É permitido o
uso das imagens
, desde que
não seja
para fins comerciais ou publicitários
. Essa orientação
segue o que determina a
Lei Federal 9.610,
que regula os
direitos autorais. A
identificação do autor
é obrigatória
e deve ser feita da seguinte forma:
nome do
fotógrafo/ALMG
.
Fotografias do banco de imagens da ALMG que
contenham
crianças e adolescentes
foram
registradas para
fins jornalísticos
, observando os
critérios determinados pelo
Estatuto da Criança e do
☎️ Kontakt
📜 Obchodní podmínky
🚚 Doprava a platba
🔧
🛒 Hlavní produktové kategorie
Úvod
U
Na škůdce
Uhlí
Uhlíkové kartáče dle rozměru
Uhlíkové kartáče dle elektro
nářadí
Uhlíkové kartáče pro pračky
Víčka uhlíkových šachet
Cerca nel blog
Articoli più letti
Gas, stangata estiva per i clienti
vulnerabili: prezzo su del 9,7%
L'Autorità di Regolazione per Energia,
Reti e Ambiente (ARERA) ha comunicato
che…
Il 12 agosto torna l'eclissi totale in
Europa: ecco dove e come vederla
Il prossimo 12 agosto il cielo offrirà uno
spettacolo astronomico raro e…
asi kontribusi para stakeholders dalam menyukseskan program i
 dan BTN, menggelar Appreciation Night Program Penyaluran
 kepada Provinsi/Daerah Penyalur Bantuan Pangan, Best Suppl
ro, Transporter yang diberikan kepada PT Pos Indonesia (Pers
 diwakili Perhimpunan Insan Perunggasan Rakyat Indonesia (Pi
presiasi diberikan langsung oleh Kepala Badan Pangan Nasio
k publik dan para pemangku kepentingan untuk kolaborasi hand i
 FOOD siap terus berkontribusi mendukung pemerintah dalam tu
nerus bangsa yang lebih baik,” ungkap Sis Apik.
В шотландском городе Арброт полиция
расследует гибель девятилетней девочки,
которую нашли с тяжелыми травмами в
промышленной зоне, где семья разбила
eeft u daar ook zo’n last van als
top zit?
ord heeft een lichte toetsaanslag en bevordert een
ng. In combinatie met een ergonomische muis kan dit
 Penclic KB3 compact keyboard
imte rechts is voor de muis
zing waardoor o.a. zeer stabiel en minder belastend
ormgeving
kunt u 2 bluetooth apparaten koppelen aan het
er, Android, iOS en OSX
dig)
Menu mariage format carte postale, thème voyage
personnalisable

= = = =

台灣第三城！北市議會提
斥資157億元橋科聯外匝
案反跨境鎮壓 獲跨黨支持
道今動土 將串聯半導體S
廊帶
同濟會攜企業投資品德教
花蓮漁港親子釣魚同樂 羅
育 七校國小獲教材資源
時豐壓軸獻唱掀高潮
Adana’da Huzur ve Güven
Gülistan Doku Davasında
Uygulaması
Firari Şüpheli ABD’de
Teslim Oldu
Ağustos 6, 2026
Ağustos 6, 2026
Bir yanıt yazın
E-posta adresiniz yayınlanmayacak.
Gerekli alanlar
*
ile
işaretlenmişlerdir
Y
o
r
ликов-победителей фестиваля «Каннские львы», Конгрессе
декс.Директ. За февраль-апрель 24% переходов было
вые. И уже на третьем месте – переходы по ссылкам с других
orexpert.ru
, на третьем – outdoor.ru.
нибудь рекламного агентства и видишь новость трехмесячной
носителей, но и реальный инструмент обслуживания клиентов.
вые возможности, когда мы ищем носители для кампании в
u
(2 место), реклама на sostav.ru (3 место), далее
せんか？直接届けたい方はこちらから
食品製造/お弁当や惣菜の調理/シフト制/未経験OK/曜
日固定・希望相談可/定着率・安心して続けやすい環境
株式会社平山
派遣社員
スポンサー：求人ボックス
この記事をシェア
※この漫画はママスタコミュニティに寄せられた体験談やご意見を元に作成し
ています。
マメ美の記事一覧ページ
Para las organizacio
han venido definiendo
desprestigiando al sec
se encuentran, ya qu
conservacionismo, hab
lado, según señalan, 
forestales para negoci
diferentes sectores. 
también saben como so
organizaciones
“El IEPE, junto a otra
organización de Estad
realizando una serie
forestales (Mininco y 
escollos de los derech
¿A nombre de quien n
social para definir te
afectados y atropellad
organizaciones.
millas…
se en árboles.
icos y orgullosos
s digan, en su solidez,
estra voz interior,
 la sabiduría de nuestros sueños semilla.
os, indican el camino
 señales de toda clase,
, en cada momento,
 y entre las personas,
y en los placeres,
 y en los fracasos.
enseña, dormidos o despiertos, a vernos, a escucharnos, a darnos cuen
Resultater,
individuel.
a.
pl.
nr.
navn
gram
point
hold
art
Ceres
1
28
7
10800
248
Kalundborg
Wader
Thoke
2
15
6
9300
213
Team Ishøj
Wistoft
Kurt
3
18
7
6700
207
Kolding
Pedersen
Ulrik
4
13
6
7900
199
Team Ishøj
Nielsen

= = = =

# TO-DO ITEM
Each line above that contains the string "dalam" should be copied.

# SOLUTION TO THE PROBLEM
asi kontribusi para stakeholders dalam menyukseskan program i
 FOOD siap terus berkontribusi mendukung pemerintah dalam tu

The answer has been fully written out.